Never before have we attended at the birth of something so simple which makes such a powerful impact as this artist’s work. He is someone who relatively quickly grasped what the world of contemporary art is all about. While still at Academy he began programmatically constructing his image, in both the primary and secondary senses of the word: adapting himself to the image of the painting, but also more importantly, adapting the painting to his own image. In this there’s something superficial that reveals depth. There’s a depth which hides beneath a veil of superficiality. Andrej Dúbravský’s paintings are unmuted canvases soaking up fast painting; they absorb what they can on the surface while letting the rest flowing down. Like our existence, which floats over times. Like our non-prepared beings, which capture here and there something from the environment in which they live and move. Nothing of what our parents told us, nothing of what our teachers couched us in, nothing of what we shared in our first loves, is valid today. The time has changed, old rules are no longer applicable, tried-and-trusted approaches do not work, nothing can now be built on the original foundations. And yet we have grown up on them, our first outlook on the world is mirrored in them, we have drunk them in with our mother’s milk. Just like the painter Andrej Dúbravský:

“Andrej Dubravský naturally identifies with Watteau and his earlier, unhurriedly modern works, as also with the work of Boucher and Fragonard – great masters from the 18th century period of French painting, who chose the themes of their work by drawing on their endlessly erotic inspirations. Andrej Dúbravský is inspired precisely by such thoughts, and overall by art from European history. The root of his interest in “pleasant things” comes from the ages of so-called “hedonism”, when precisely this sense of pleasure made it possible for writers like Marquis de Sade in France (in the period prior to the revolution) to present their unacceptable or even extremist opinions without fear. Hence if we look at the paintings of these old masters, we can find similar features in Dúbravský’s paintings, too.” (Norman Rosenthal)

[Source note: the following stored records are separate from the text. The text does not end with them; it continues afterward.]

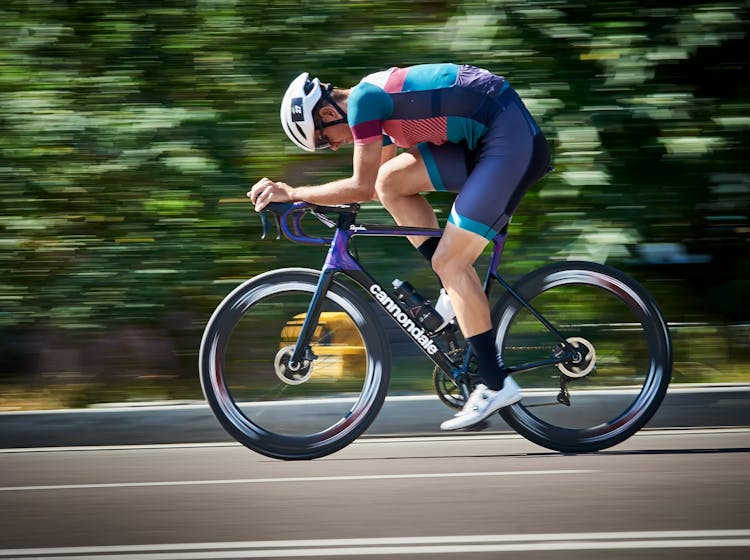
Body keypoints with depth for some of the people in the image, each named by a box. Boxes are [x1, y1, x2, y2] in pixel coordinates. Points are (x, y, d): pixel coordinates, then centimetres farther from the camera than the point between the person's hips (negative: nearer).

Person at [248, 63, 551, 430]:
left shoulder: (362, 99, -11)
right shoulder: (378, 97, 18)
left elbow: (362, 187, -12)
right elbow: (374, 185, 28)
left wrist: (292, 193, -5)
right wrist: (316, 200, 22)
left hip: (512, 139, -9)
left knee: (449, 262, -8)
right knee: (391, 181, 6)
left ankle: (495, 385, -1)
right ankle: (457, 295, 11)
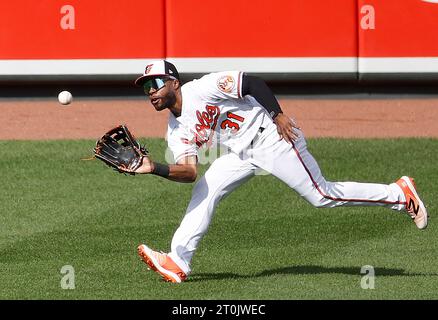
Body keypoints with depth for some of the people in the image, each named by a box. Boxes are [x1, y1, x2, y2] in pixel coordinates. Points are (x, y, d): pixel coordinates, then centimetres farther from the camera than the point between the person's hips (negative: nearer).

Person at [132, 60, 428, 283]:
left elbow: (253, 83, -18)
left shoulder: (202, 89, -16)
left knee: (323, 196, -9)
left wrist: (278, 115, -27)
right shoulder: (177, 132, 6)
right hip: (240, 154, 8)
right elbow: (188, 171, -7)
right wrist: (154, 168, -22)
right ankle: (178, 263, -12)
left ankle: (399, 194, 2)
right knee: (204, 191, -8)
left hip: (271, 136, -8)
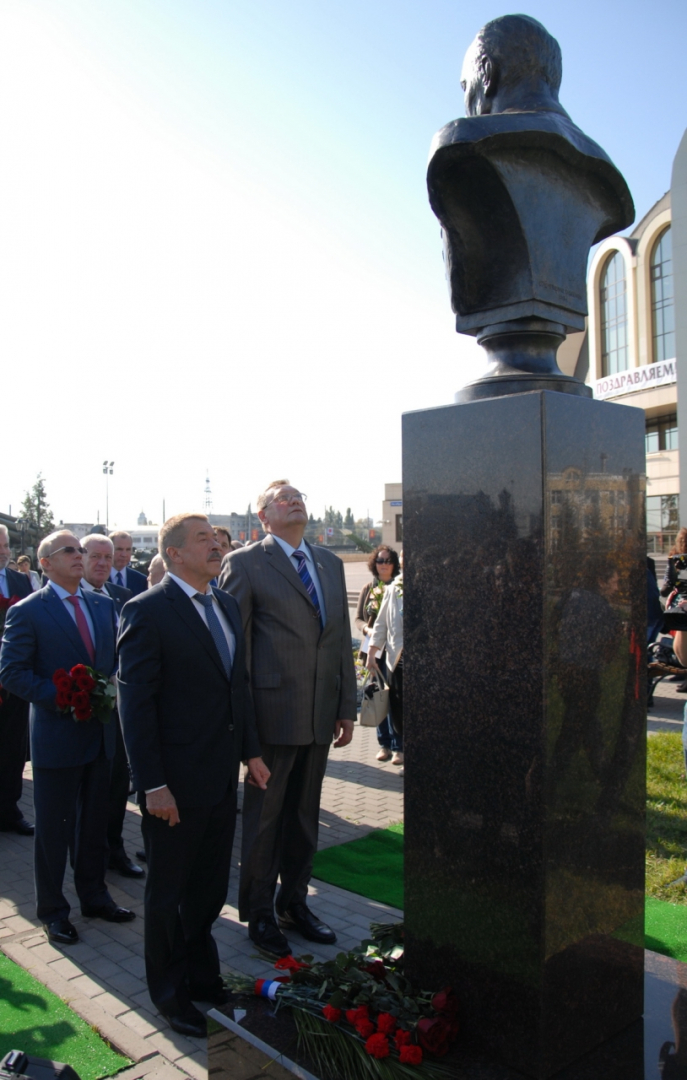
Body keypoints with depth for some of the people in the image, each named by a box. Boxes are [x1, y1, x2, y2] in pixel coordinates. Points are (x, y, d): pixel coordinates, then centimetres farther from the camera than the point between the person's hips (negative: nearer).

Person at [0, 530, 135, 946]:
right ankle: (52, 909, 26)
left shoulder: (104, 605, 7)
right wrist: (61, 698, -20)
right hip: (57, 734, -5)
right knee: (53, 826, 9)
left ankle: (94, 896, 34)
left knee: (95, 822, 18)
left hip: (101, 731, 5)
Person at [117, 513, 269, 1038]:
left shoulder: (227, 605, 8)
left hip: (223, 777, 7)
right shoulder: (147, 611, -15)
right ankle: (171, 993, 33)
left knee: (210, 889, 20)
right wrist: (153, 785, -18)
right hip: (176, 783, -7)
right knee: (169, 892, 14)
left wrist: (252, 751, 10)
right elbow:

Andrej Dúbravský paints young boys, half-exposed, naked, with hares’ ears or without them. Alone and in company. More or less erotic. Andrej Dúbravský paints cats, hares, mares, and insects of all varieties. He paints sunsets and moonrises. Andrej Dúbravský paints in spontaneous rapidity, apparently without a structured programme. After all, what that would be good for? He doesn’t need it, given the fact that the world is moving ever faster: if we understand something, in an imperceptible moment it may be completely different; if we stick to something, in the fraction of an instant we may lose it. We’re unable to go to the depth of things; circumstances do not allow us to reflect for overlong. And Andrej Dúbravský’s paintings mirror for us precisely these circumstances. The names of his images are chosen randomly from the internet. They do not have the ambition of conveying the content of the work. They are, as it were, only the work’s fellow-travellers in this event. The size of the paintings are not fixed beforehand: they adapt to the final result. Andrej Dúbravský’s painting truly is “final” only within inverted commas. It could be continued if the author wished to do so. But maybe that is just what he did not wish. And so here they are, accessible to the eyes of viewers.